Espinosa: So at Berkeley my faculty advisor for my first self-paced computer course in the first quarter of my freshman year was Andy Hertzfeld, who [Pang laughs] was a graduate student at Berkeley. He and Barney Stone had started a local Apple user group, and they had some relationships with Bruce Tognazzini and the Apple Core, over in San Francisco.
My first real encounters with user groups were not good. It was the mid- and late-1970s, and the leftover social rebellion of the 1960s that turned into a personal independence movement in the 1970s got conjoined with technology, with the result that there were some people who now sought personal independence through technology. A lot of the impetus for this came out of the Whole Earth Catalog and Stewart Brand's work. There were people thinking that if they could master personal computing technology, they could fight back against the Machine. And so while there were lawyers who just wanted to use them to automate their offices, a lot of people in the users' groups were really using personal computers as a tool against The Man.
And at that point, people in user groups were-- well, a little odd, and a little antisocial, and didn't necessarily have good social or even ethical skills. That's a sweeping generalization, but you just found it in a lot of places. And so there were a lot of people had bad human interfaces.

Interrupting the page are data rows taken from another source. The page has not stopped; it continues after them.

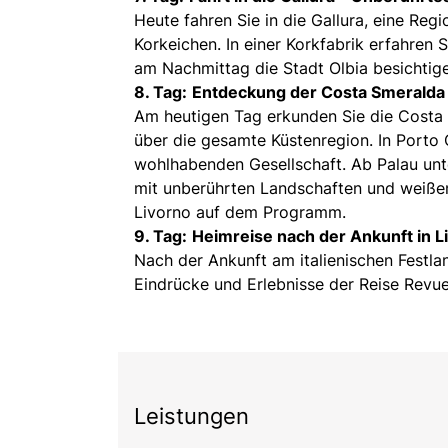
Heute fahren Sie in die Gallura, eine Reg
Korkeichen. In einer Korkfabrik erfahren S
am Nachmittag die Stadt Olbia besichtig
8. Tag:
Entdeckung der Costa Smeralda
Am heutigen Tag erkunden Sie die Costa S
über die gesamte Küstenregion. In Porto
wohlhabenden Gesellschaft. Ab Palau unt
mit unberührten Landschaften und weiße
Livorno auf dem Programm.
9. Tag:
Heimreise nach der Ankunft in L
Nach der Ankunft am italienischen Festlan
Eindrücke und Erlebnisse der Reise Revu
Leistungen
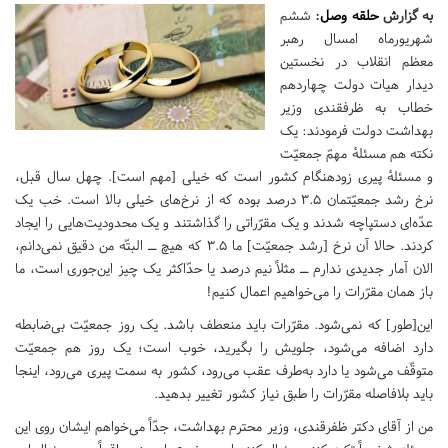
به گزارش
حلقه وصل
:
ششم
شهریورماه امسال رهبر
معظم انقلاب در نخستین
دیدار هیات دولت چهاردهم
خطاب به ظرفقندی وزیر
بهداشت دولت فرمودند: یک
نکته هم مسئلهٔ مهمّ جمعیّت
و مسئلهٔ پیری زودهنگام کشور است که خیلی [مهم است]. چهل سال قبل،
نرخ رشد جمعیّتمان ۳.۵ درصد بوده که از نرخ‌های خیلی بالا است. خب یک
عدّه‌ای دستپاچه شدند و یک مقرّراتی را گذاشتند و یک محدودیت‌هایی را ایجاد
کردند. حالا آن نرخ [رشد جمعیّت] ما ۳.۵ که هیچ ــ البتّه من دقیق نمی‌دانم،
الان آمار جدیدی ندارم ــ مثلاً نیم درصد یا حدّاکثر یک چیز این‌جوری است، ما
باز همان مقرّرات را می‌خواهیم اعمال کنیم!
این[طور] که نمی‌شود. مقرّرات باید منعطف باشد. یک روز جمعیّت بی‌ضابطه
دارد اضافه می‌شود، جلویش را بگیرید، خوب است؛ یک روز هم جمعیّت
متوقّف می‌شود یا دارد به‌طرف عقب می‌رود، کشور به سمت پیری می‌رود، اینجا
باید بلافاصله مقرّرات را طبق نیاز کشور تغییر بدهید.
من از آقای دکتر ظفرقندی، وزیر محترم بهداشت، جدّاً می‌خواهم ایشان روی این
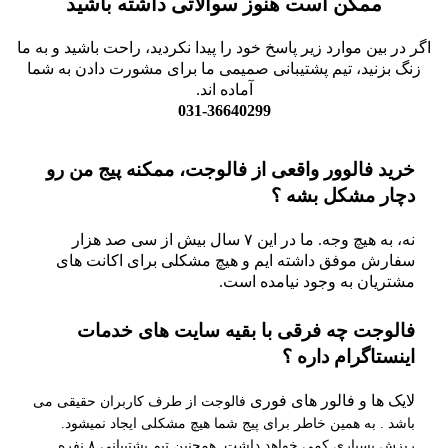
ممکن است هنوز سوالاتی داشته باشید
اگر در بین موارد زیر پاسخ خود را پیدا نکردید، راحت باشید و به ما
زنگ بزنید، تیم پشتیبانی صمیمی ما برای مشورت دادن به شما
آماده اند.
031-36640299
خرید فالوور واقعی از فالوجت، ممکنه پیج من رو
دچار مشکل بشه ؟
نه، به هیچ وجه. ما در این ۷ سال بیش از سی صد هزار
سفارش موفق داشته ایم و هیچ مشکلی برای اکانت های
مشتریان به وجود نیامده است.
فالوجت چه فرقی با بقیه سایت های خدمات
اینستاگرام داره ؟
لایک ها و فالور های فوری
فالوجت از طرف کاربران حقیقی می
باشد . به همین خاطر برای پیج شما هیچ مشکلی ایجاد نمیشود.
ریزش بسیاری کمی خواهد داشت .همچنین تیم پشتیبانی ۸ نفره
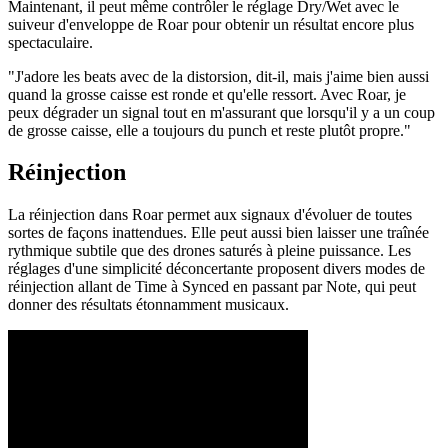
Maintenant, il peut même contrôler le réglage Dry/Wet avec le
suiveur d'enveloppe de Roar pour obtenir un résultat encore plus
spectaculaire.
"J'adore les beats avec de la distorsion, dit-il, mais j'aime bien aussi
quand la grosse caisse est ronde et qu'elle ressort. Avec Roar, je
peux dégrader un signal tout en m'assurant que lorsqu'il y a un coup
de grosse caisse, elle a toujours du punch et reste plutôt propre."
Réinjection
La réinjection dans Roar permet aux signaux d'évoluer de toutes
sortes de façons inattendues. Elle peut aussi bien laisser une traînée
rythmique subtile que des drones saturés à pleine puissance. Les
réglages d'une simplicité déconcertante proposent divers modes de
réinjection allant de Time à Synced en passant par Note, qui peut
donner des résultats étonnamment musicaux.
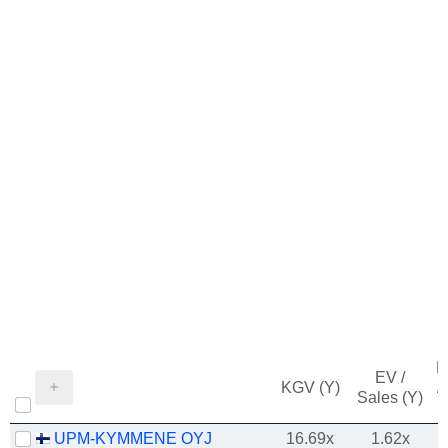
M
EV /
KGV (Y)
/
Sales (Y)
UPM-KYMMENE OYJ
16.69x
1.62x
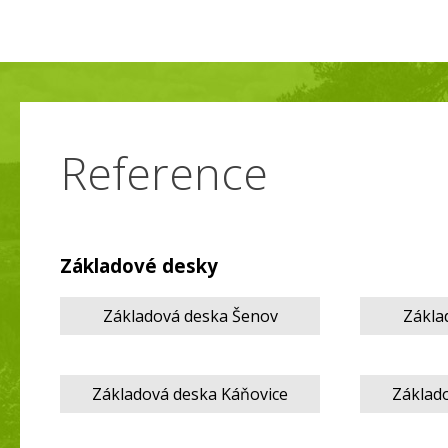
Reference
Základové desky
Základová deska Šenov
Zákla
Základová deska Káňovice
Základ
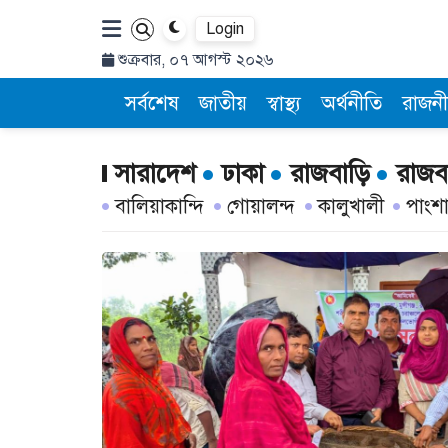
Login
শুক্রবার, ০৭ আগস্ট ২০২৬
সর্বশেষ
জাতীয়
স্বাস্থ্য
অর্থনীতি
রাজনী
সারাদেশ
ঢাকা
রাজবাড়ি
রাজব
বালিয়াকান্দি
গোয়ালন্দ
কালুখালী
পাংশ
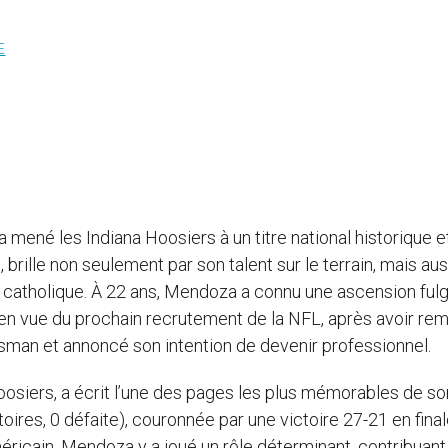
E
 mené les Indiana Hoosiers à un titre national historique e
 brille non seulement par son talent sur le terrain, mais aus
 foi catholique. À 22 ans, Mendoza a connu une ascension ful
s en vue du prochain recrutement de la NFL, après avoir re
isman et annoncé son intention de devenir professionnel.
Hoosiers, a écrit l’une des pages les plus mémorables de so
toires, 0 défaite), couronnée par une victoire 27-21 en fina
éricain. Mendoza y a joué un rôle déterminant, contribuant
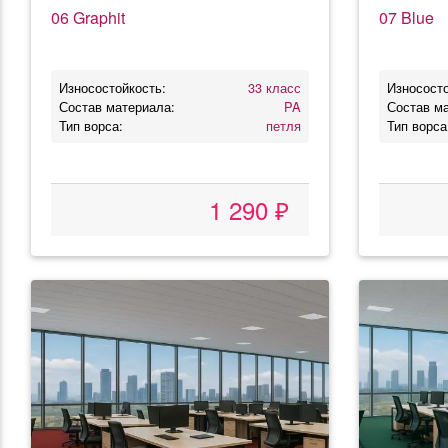
06 Graphit
07 Blue
Износостойкость:
33 класс
Износосто
Состав материала:
PA
Состав м
Тип ворса:
петля
Тип ворса
1 290 ₽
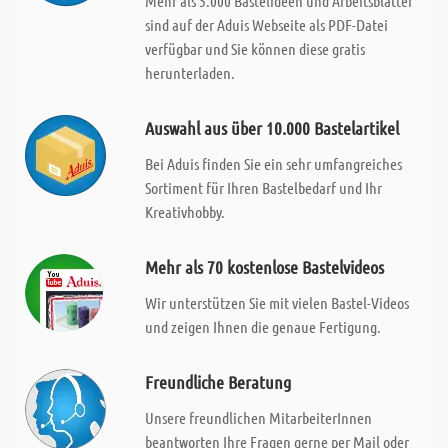
Mehr als 5.000 Bastelideen und Arbeitsblätter
sind auf der Aduis Webseite als PDF-Datei
verfügbar und Sie können diese gratis
herunterladen.
Auswahl aus über 10.000 Bastelartikel
Bei Aduis finden Sie ein sehr umfangreiches
Sortiment für Ihren Bastelbedarf und Ihr
Kreativhobby.
Mehr als 70 kostenlose Bastelvideos
Wir unterstützen Sie mit vielen Bastel-Videos
und zeigen Ihnen die genaue Fertigung.
Freundliche Beratung
Unsere freundlichen MitarbeiterInnen
beantworten Ihre Fragen gerne per Mail oder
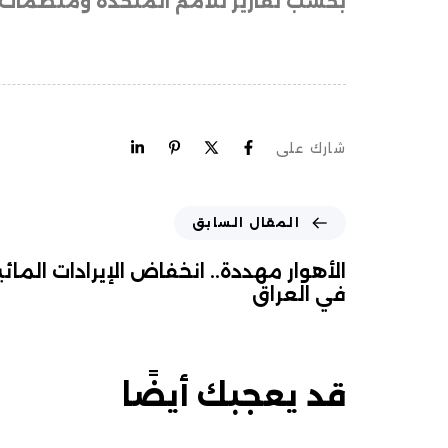
بحسب تقارير للأمم المتحدة ومنظمات 
شارك على
المقال السابق
الأهوار مهددة.. انخفاض الإيرادات المائي
في العراق
قد يعجبك أيضًا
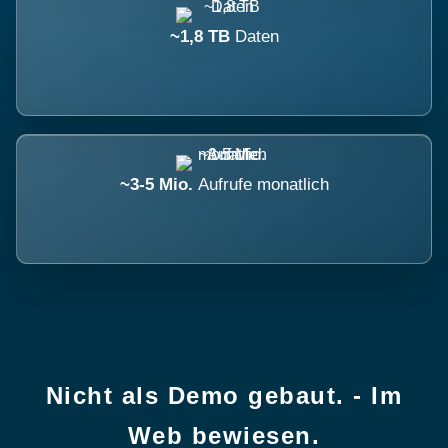
~1,8 TB
Daten
~3-5 Mio.
Aufrufe monatlich
Nicht als Demo gebaut. - Im
Web bewiesen.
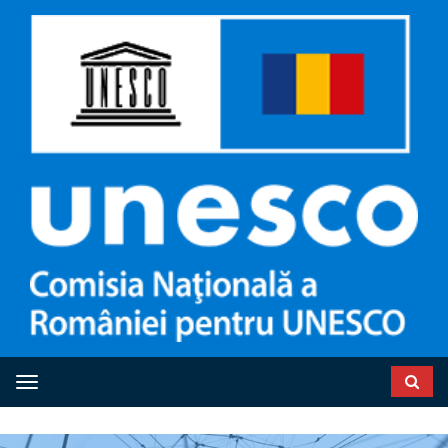
Toggle navigation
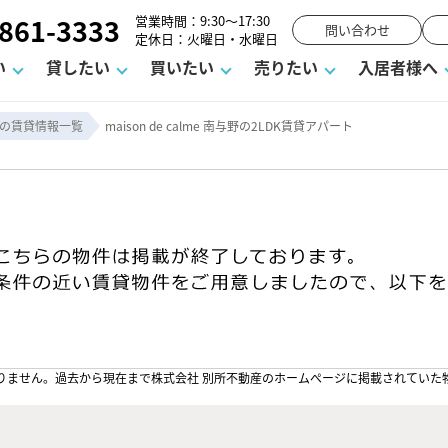
861-3333
営業時間：9:30～17:30
問い合わせ
定休日：火曜日・水曜日
い
貸したい
買いたい
売りたい
入居者様へ
の賃貸情報一覧
maison de calme 南与野の2LDK賃貸アパート
用
塾
え
請フォーム
お知らせ
町名から探す
賃貸Q&A
購入までの流れ
借地底地
駐車場解約フォーム
お客様の声
相続
空室対策
駐車場を探す
よくある質問
仲介手数料について
街紹介
業界ニュース
お気に入り
マンショ
お問
談室
までの流れ
マーハラスメントに対する基本方針
仲介と買取の違い
よくある質問
必要な書類
不動産用語・賃貸用語集
売却の流れ
りません。過去から現在まで株式会社 別所不動産のホームぺージに掲載されていた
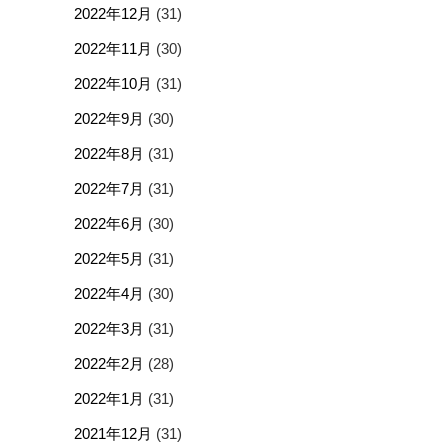
2022年12月
(31)
2022年11月
(30)
2022年10月
(31)
2022年9月
(30)
2022年8月
(31)
2022年7月
(31)
2022年6月
(30)
2022年5月
(31)
2022年4月
(30)
2022年3月
(31)
2022年2月
(28)
2022年1月
(31)
2021年12月
(31)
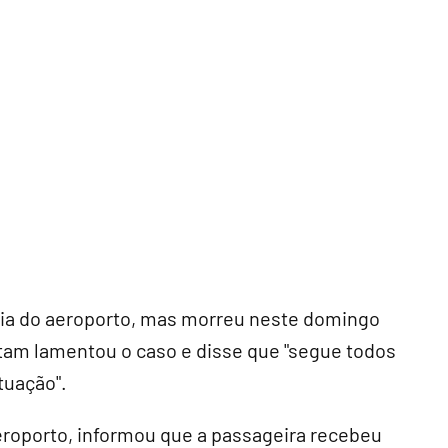
cia do aeroporto, mas morreu neste domingo
Latam lamentou o caso e disse que "segue todos
tuação".
eroporto, informou que a passageira recebeu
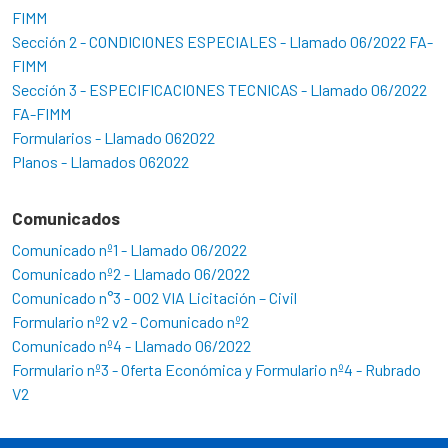
FIMM
Sección 2 - CONDICIONES ESPECIALES - Llamado 06/2022 FA-
FIMM
Sección 3 - ESPECIFICACIONES TECNICAS - Llamado 06/2022
FA-FIMM
Formularios - Llamado 062022
Planos - Llamados 062022
Comunicados
Comunicado nº1 - Llamado 06/2022
Comunicado nº2 - Llamado 06/2022
Comunicado n°3 - 002 VIA Licitación – Civil
Formulario nº2 v2 - Comunicado nº2
Comunicado nº4 - Llamado 06/2022
Formulario nº3 - Oferta Económica y Formulario nº4 - Rubrado
V2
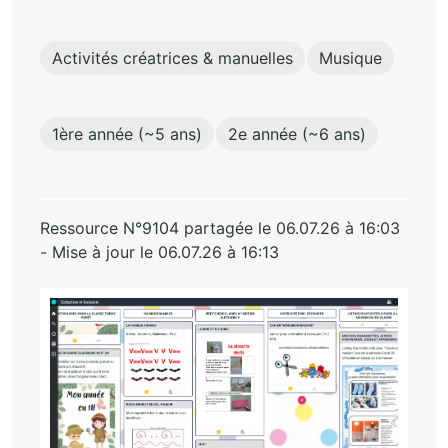
Activités créatrices & manuelles
Musique
1ère année (~5 ans)
2e année (~6 ans)
Ressource N°9104 partagée le 06.07.26 à 16:03
- Mise à jour le 06.07.26 à 16:13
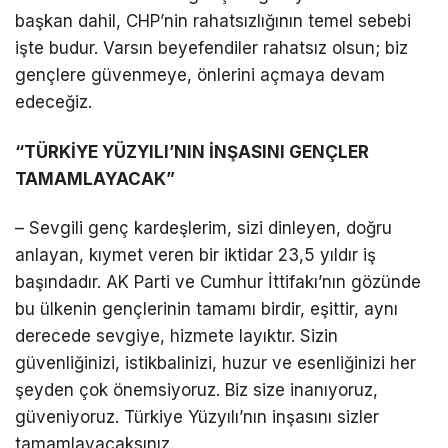
başkan dahil, CHP’nin rahatsızlığının temel sebebi
işte budur. Varsın beyefendiler rahatsız olsun; biz
gençlere güvenmeye, önlerini açmaya devam
edeceğiz.
“TÜRKİYE YÜZYILI’NIN İNŞASINI GENÇLER
TAMAMLAYACAK”
– Sevgili genç kardeşlerim, sizi dinleyen, doğru
anlayan, kıymet veren bir iktidar 23,5 yıldır iş
başındadır. AK Parti ve Cumhur İttifakı’nın gözünde
bu ülkenin gençlerinin tamamı birdir, eşittir, aynı
derecede sevgiye, hizmete layıktır. Sizin
güvenliğinizi, istikbalinizi, huzur ve esenliğinizi her
şeyden çok önemsiyoruz. Biz size inanıyoruz,
güveniyoruz. Türkiye Yüzyılı’nın inşasını sizler
tamamlayacaksınız.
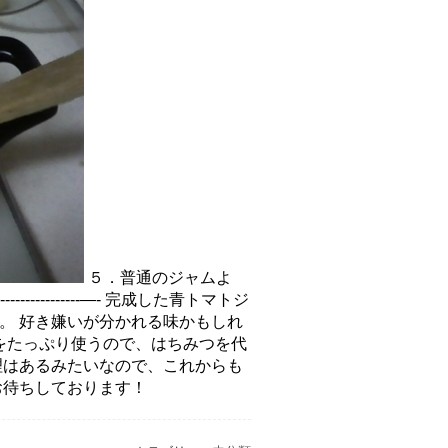
５．普通のジャムよ
-----------—- 完成した青トマトジ
。 好き嫌いが分かれる味かもしれ
をたっぷり使うので、はちみつを代
理はあるみたいなので、これからも
お待ちしております！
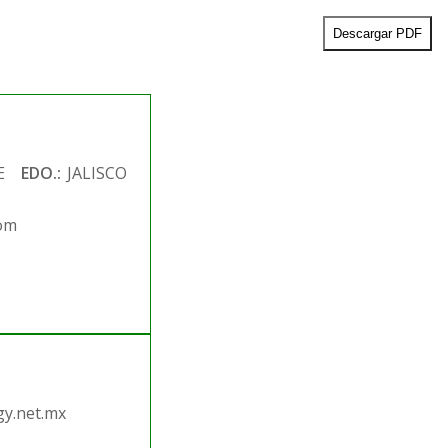
Descargar PDF
E
EDO.:
JALISCO
com
.
y.net.mx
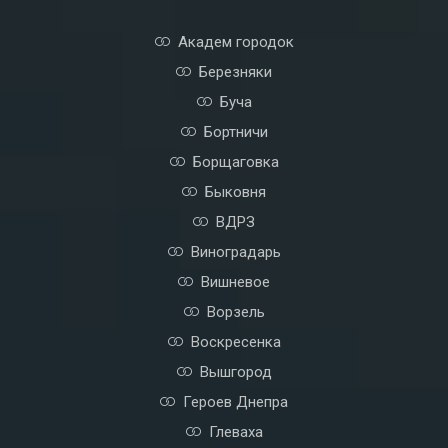
e
:
Академ городок
Березняки
Буча
Бортничи
Борщаговка
Быковня
ВДРЗ
Виноградарь
Вишневое
Ворзель
Воскресенка
Вышгород
Героев Днепра
Глеваха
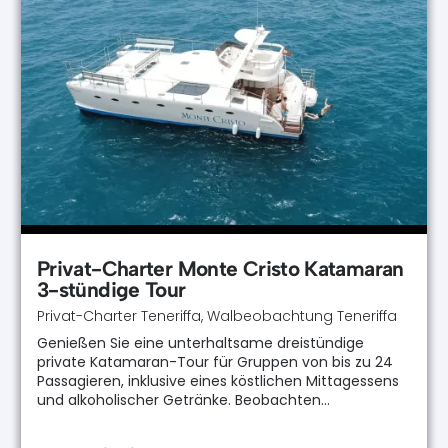
Privat-Charter Monte Cristo Katamaran
3-stündige Tour
Privat-Charter Teneriffa
,
Walbeobachtung Teneriffa
Genießen Sie eine unterhaltsame dreistündige
private Katamaran-Tour für Gruppen von bis zu 24
Passagieren, inklusive eines köstlichen Mittagessens
und alkoholischer Getränke. Beobachten…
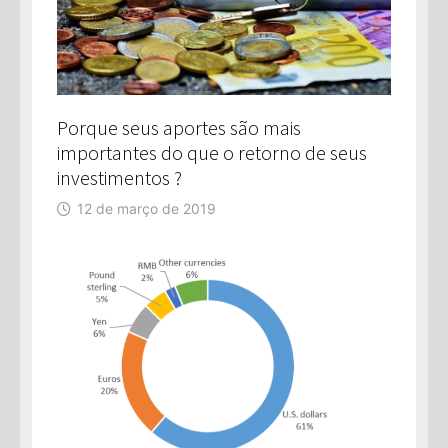
Porque seus aportes são mais
importantes do que o retorno de seus
investimentos ?
12 de março de 2019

In the summer of 1978-- before I went to school, and after we'd moved from the Good Earth building into Bandley One, and when I was working for Jef Raskin--we had a guy who was from a user group in Southern California, who drove his family up in a motor home to come visit the Mecca of Apple Computer. This guy, named--it must be in the books, because I made him famous--he was associated with a user group and computer store in Southern California. Several people I know ended working for him as programmers, and complained about broken promises, promises to pay for computer programs that they wrote and he sold and never compensated them for, and generally slimy things like that.
He came up to Apple in the summer of 1978; he parked the motor home in the middle of the parking lot in Bandley One, in the middle of a summer day, for six hours; and, with his family sitting inside and sweltering in the heat, he meticulously and ravenously copied every single cassette tape of Apple software that was on the premises. The first hour, he was a loyal user and a fan, and we thought we should give him some of our software; but by the sixth hour, when he wasn't only copying our software and using our time and equipment to do it, but was asking us for blank tapes-- it was just a little bit beyond the pale!
And so that sort of flavored my experience with user groups. Homebrew was much different, because it seemed professional. Homebrew seemed like it wasn't hobbyists, but it was really smart people who wanted to do something. It wasn't a fan club, and most of the user groups that I had experience with after that were sort of fan clubs. Apple Core was in many ways like a fan club. They had the basic characteristics of-- yes, they were there to teach other people about computers, which was a great social purpose, and it was a great place to share knowledge and get your questions answered.
It was also a great place to pick up copied software, which in many ways changed the dynamics of software distribution. With copying so rife, you had to either go copy-protected, in which case people said, "Ooh, he's copy-protected; we won't buy that software;" or you really had to supply added value-- a box, a manual, backup disks, telephone support, a whole package. So it really bifurcated the software industry into the packaged software industry and everything else, because everything else was going to get copied and distributed on user group software disks.
Apple Core was also a place to swap rumors, sometimes accurate, sometimes inaccurate, about what the company was doing next. Later on, when I was a marketing manager and spoke to user groups formally, I had to be very careful with them, because user groups wielded an immense amount of purchasing power through their rumor dissemination; and if word in the user groups was, "Don't by product X, because product Y is coming out at time Z and it's going to be better," sales would suffer. Everybody at that point was paranoid of the Osborne syndrome. Adam Osborne announced his even better computer before he had completed sales and gotten rid of inventory of his old one; and when the project was delayed, as projects inevitably are, he faced a little cash flow problem, because nobody would buy his old computers because he told them something better was coming along. And with the Apple III and follow-on products to the Apple II, and software products, and the many models of the Macintosh, we were very fearful of the same thing.
We had a very delicate relationship with user groups, in that we wanted them to get information from the source, but we didn't want them to spread information that would be detrimental to our sales. That was always a tough relationship to have with them. The fan club user groups love getting inside information, and having a scoop or a secret, and many of them didn't understand how that could be detrimental to the company that they were a fan club of.
So that was pretty much my relationship with user groups early on: Homebrew, Apple Core, which I went to only two or three meetings of, and a small Berkeley Apple user group-- not even a predecessor to BMUG--that Andy and Barney Stone and I put together. That pretty much broke apart when Andy got a job at Apple and moved south, and I kept working for Apple. One of the interesting things about using groups is that if knowledgeable people in the user groups get jobs with the company, they can really no longer go to the user groups, because you can't talk-- you can't share anything. So once I really started working at Apple and being in on new products, I couldn't spend much time at user group meetings.